The World of the Worker
Author: James R. Green
Publisher: University of Illinois Press
Published: 1998
Total Pages: 294
ISBN-13: 9780252067341
DOWNLOAD EBOOKRead and Download eBook Full
Author: James R. Green
Publisher: University of Illinois Press
Published: 1998
Total Pages: 294
ISBN-13: 9780252067341
DOWNLOAD EBOOKAuthor: Linda C. Majka
Publisher:
Published: 1982
Total Pages: 368
ISBN-13:
DOWNLOAD EBOOKHistorical account of the social conflict between agricultural workers and agribusiness, and the role of state intervention in California, USA - analyses agricultural trade unionism since 1870, immigration of Chinese, Japanese, Mexicans and Filipinos, and its regulation; examines the economic recession of the 1930s, rise of rural worker organizations, internal migration, and state-enrolled contract labour; reports on the formation of the United Farm Workers and its struggle for trade union recognition, opposition, and state mediation. Bibliography.
Author: Thomas Falconer
Publisher:
Published: 1830
Total Pages: 22
ISBN-13:
DOWNLOAD EBOOKAuthor: Cindy Hahamovitch
Publisher: Princeton University Press
Published: 2011-08-08
Total Pages: 351
ISBN-13: 1400840023
DOWNLOAD EBOOKFrom South Africa in the nineteenth century to Hong Kong today, nations around the world, including the United States, have turned to guestworker programs to manage migration. These temporary labor recruitment systems represented a state-brokered compromise between employers who wanted foreign workers and those who feared rising numbers of immigrants. Unlike immigrants, guestworkers couldn't settle, bring their families, or become citizens, and they had few rights. Indeed, instead of creating a manageable form of migration, guestworker programs created an especially vulnerable class of labor. Based on a vast array of sources from U.S., Jamaican, and English archives, as well as interviews, No Man's Land tells the history of the American "H2" program, the world's second oldest guestworker program. Since World War II, the H2 program has brought hundreds of thousands of mostly Jamaican men to the United States to do some of the nation's dirtiest and most dangerous farmwork for some of its biggest and most powerful agricultural corporations, companies that had the power to import and deport workers from abroad. Jamaican guestworkers occupied a no man's land between nations, protected neither by their home government nor by the United States. The workers complained, went on strike, and sued their employers in class action lawsuits, but their protests had little impact because they could be repatriated and replaced in a matter of hours.
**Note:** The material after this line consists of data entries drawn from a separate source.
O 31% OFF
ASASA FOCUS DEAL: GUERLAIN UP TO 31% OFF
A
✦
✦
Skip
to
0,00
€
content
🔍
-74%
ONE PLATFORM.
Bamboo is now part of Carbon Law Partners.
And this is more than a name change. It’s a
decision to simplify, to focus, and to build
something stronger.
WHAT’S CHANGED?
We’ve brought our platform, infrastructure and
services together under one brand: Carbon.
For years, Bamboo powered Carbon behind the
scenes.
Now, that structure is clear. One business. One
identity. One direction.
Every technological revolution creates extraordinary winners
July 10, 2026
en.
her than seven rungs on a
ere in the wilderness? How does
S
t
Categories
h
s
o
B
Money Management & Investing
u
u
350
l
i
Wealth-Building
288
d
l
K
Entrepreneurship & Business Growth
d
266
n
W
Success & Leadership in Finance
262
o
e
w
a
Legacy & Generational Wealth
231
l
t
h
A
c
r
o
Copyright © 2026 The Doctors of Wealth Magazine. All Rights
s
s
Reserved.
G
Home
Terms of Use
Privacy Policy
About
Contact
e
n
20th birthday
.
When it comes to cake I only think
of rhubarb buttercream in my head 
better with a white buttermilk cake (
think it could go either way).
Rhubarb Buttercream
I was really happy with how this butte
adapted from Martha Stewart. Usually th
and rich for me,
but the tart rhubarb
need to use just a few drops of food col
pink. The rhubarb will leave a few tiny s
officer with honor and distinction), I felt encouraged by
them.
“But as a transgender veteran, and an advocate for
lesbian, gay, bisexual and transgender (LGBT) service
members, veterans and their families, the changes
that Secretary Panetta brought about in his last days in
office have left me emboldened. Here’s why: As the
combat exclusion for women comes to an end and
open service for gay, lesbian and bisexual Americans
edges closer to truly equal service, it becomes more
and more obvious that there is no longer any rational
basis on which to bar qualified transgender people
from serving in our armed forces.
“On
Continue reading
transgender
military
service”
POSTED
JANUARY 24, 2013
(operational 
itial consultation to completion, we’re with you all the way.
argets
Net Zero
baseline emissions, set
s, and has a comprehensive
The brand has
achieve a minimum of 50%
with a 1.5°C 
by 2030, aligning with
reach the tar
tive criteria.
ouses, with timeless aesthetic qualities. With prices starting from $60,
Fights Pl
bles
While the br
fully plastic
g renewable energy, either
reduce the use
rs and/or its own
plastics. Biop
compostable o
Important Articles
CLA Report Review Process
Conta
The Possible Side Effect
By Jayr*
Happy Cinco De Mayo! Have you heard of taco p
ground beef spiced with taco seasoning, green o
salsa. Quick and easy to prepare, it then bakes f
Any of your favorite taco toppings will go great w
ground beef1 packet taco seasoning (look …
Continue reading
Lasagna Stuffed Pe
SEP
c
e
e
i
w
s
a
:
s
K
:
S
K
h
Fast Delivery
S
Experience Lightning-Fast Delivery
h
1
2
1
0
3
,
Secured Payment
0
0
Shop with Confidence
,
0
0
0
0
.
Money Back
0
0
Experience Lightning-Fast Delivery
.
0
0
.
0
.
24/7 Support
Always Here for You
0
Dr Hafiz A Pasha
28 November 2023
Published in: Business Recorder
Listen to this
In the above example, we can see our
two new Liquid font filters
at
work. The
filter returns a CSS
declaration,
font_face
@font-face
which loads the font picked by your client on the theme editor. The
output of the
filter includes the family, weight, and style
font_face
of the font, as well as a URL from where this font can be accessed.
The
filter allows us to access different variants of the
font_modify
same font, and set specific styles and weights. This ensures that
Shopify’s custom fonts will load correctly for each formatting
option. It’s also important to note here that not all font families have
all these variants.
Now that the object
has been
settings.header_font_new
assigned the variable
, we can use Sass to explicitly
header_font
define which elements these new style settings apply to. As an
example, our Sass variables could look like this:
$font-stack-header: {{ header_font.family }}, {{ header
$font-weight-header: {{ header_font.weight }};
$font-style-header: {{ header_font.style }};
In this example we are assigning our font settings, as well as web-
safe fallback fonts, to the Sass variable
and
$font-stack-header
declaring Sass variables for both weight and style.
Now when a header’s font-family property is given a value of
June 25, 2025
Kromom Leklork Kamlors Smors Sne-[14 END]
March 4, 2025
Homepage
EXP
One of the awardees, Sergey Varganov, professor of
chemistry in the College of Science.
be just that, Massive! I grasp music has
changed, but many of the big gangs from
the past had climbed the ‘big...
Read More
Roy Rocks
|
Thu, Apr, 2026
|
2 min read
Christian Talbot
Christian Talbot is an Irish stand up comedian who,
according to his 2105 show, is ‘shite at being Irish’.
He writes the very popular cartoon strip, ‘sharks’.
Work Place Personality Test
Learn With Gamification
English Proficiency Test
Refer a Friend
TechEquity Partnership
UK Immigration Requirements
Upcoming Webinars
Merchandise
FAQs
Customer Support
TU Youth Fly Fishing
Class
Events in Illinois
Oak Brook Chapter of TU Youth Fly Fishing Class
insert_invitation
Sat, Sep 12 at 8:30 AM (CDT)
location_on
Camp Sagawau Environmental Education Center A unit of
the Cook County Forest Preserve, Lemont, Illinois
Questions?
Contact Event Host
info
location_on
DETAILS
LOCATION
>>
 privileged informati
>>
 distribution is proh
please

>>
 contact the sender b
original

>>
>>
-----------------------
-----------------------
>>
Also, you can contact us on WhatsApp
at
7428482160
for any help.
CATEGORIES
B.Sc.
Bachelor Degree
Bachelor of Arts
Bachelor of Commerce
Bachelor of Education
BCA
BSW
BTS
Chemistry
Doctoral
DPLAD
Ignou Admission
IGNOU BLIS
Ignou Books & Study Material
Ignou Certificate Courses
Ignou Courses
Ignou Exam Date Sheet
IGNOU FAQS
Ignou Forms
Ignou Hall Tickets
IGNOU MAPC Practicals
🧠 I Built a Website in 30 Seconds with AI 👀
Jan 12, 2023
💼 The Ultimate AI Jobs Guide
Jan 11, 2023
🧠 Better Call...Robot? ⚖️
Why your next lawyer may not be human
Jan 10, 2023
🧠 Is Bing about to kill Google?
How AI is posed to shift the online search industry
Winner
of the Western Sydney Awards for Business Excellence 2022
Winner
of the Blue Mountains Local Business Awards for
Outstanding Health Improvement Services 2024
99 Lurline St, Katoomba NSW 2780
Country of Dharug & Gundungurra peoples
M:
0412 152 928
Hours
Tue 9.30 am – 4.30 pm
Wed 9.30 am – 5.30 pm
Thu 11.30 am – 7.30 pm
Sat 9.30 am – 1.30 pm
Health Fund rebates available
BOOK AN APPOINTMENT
No Man's Land puts Jamaican guestworkers' experiences in the context of the global history of this fast-growing and perilous form of labor migration.
Author: Steve Early
Publisher: Haymarket Books
Published: 2011
Total Pages: 442
ISBN-13: 1608460991
DOWNLOAD EBOOKTrade union leader and journalist Steve Early discusses how to reverse American labour's current decline.
Author: Marshall Ganz
Publisher: Oxford University Press
Published: 2010-09-30
Total Pages: 556
ISBN-13: 0199757852
DOWNLOAD EBOOKWhy David Sometimes Wins tells the story of Cesar Chavez and the United Farm Workers' groundbreaking victory, drawing important lessons from this dramatic tale. Offering insight from a longtime movement organizer and scholar, Ganz illustrates how they had the ability and resourcefulness to devise good strategy and turn short-term advantages into long-term gains.